Researchers at the University of Southern Denmark recently discovered arsenic in the green pigment used on the covers of some Renaissance manuscripts, which means they are unreadable without special handling. The pigment was not put there by the original writers or printers, but by Victorian preservationists who were most likely trying to prevent insect damage. The pigment, known as Parisian Green, was known at the time to ward off insects, but the link to arsenic was little known at the time. Production of Parisian Green has since been discontinued, joining a list of other toxic pigments whose drawbacks became known over time.
The late nineteenth century Impressionist painter Vincent van Gogh may have succumbed to lead poisoning, dying at 37 of a self-inflicted gunshot after one of his many fits of delirium. This is one of many speculations about van Gogh’s troubled mental life. Van Gogh was extraordinarily prolific in his short career, producing over two thousand paintings in the course of ten years. He left behind many letters describing his technique and materials, and from those historians have speculated van Gogh’s high productivity exposed him to the lead in his oil paints more than what other artists of the period experienced.
Enclosed Wheat Field with Peasant / Landscape at Saint-Rémy, an 1889 painting Vincent van Gogh produced while staying at an asylum in southern France.
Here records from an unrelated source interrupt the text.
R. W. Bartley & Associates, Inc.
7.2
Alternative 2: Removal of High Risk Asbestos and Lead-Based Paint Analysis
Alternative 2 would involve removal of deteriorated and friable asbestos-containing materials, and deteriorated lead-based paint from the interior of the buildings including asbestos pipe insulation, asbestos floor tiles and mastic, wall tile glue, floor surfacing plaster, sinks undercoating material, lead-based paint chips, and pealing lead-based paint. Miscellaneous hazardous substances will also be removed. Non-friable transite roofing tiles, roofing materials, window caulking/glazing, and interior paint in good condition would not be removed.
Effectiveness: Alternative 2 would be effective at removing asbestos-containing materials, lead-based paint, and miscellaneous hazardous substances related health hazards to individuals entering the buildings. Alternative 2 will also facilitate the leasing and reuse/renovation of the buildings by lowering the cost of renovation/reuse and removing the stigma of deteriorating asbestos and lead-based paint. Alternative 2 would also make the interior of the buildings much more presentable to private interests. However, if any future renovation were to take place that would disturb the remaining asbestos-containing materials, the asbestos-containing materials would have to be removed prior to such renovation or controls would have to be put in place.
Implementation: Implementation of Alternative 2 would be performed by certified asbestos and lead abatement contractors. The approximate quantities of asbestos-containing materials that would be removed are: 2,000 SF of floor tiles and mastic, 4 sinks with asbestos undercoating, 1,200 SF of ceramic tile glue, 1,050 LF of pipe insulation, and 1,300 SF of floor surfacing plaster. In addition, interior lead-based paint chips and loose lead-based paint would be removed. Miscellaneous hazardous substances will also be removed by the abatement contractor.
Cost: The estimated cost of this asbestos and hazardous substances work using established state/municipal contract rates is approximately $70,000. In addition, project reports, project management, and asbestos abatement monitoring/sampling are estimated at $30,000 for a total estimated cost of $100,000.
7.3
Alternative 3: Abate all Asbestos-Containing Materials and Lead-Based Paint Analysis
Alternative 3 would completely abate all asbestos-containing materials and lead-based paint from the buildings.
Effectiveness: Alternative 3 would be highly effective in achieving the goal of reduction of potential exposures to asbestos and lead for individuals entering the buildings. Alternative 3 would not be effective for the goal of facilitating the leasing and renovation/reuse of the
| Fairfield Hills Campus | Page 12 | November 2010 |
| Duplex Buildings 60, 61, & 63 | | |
There is another aspect of van Gogh’s use of certain pigments which has come to light in recent years, and that is the susceptibility of some of them, mainly the yellows he mixed with white in order to lighten them, to fade to a dull brown after prolonged exposure to sunlight. Van Gogh’s paintings of sunflowers are particularly vulnerable to losing their unique quality on account of this unfortunate chemical reaction. Ironic that an artist who delighted in the strong sunlight of southern France and attempted to bring out its shining brightness in the strong yellows of his paintings should have his efforts diluted by the effects of sunlight.
Homo sapiens have some of the best color vision in the animal kingdom. Only birds have better color vision overall, as evidenced by the wide range of color displays in their plumage. Humans don’t have colorful plumage, of course, but there are many other ways we make use of our excellent color vision, and one of them is our zealous pursuit of pigments and dyes to reproduce the colors we see in the world. Our desire to display the colors we see in the world and express to others our own imaginative vision manifests not so much with our own bodies, which are limited canvases, but in art and design, in paintings and fabrics since antiquity, and in film and electronics over the last hundred or more years.
A video tribute to Vincent van Gogh set to Don McLean’s 1971 song “Vincent (Starry, Starry Night)”.
Vincent van Gogh, driven as he was to recreate in his paintings the life he saw not only with his eyes, but with his mind’s eye, may have gone on even knowing the health risks of some of the pigments he was using because the colors he sought could be achieved no other way at the time, though he may have reconsidered using some others had he known of their eventual degradation of his vision. It’s also possible that for him the painting was the thing, capturing what he saw and felt at the moment, and letting the future be what it will.